Dann war geplant, „Allegro“ in La Rochelle liegen zu lassen und dort auch zu überwintern. Aber wir mussten feststellen, dass man dort und auch in den benachbarten Häfen keinen Platz für uns hatte. Allerdings wäre er auch unbezahlbar gewesen bei Liegegeldern von über 1000 Euro/Monat (übliche Hafengebühren lagen zwischen ca. 20 Euro an der Boje bis 40 Euro im Hafen). So mussten wir Alternativen suchen und fanden wieder eine Marineschiffswerft: Rochefort, ca. 15 Seemeilen den Fluss Charente aufwärts und ca. 25 km südlich von La Rochelle, wurde vom Sonnenkönig Ludwig XIV. als Standort für den Bau seiner Flotte ausgewählt.
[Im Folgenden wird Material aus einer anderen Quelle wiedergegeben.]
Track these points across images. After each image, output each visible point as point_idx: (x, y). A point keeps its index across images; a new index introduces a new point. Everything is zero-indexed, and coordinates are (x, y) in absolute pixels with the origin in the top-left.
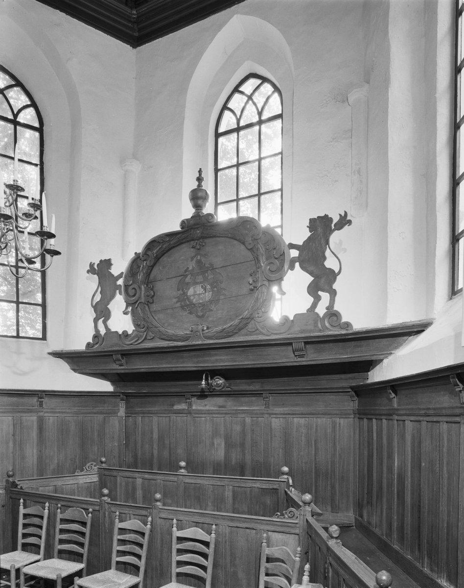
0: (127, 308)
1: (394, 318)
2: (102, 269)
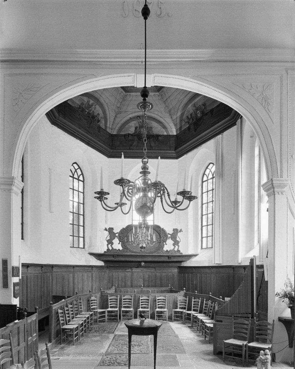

Dort wurden über 300 französische Kriegsschiffe aller Art gebaut, später auch das erste französische U-Boot. Noch heute zeugen prächtige, fast schlossähnliche Gebäude von der Größe der Werften und des Arsenals, darunter die 300 m lange Seilerei. Auch der neue Stolz der französischen Flotte, die nach Originalplänen gebaute Fregatte „Hermione“, liegt hier und ist im Rahmen eines großen Marine-Museums zu besichtigen. Unsere „Allegro“ liegt quasi auf dem Schlossplatz im kleinen Hafenbecken von Rochefort und wird dort an Land auch überwintern.

Martin Habert

Dieser Artikel stammt aus dem LYC-Magazin 01/2021.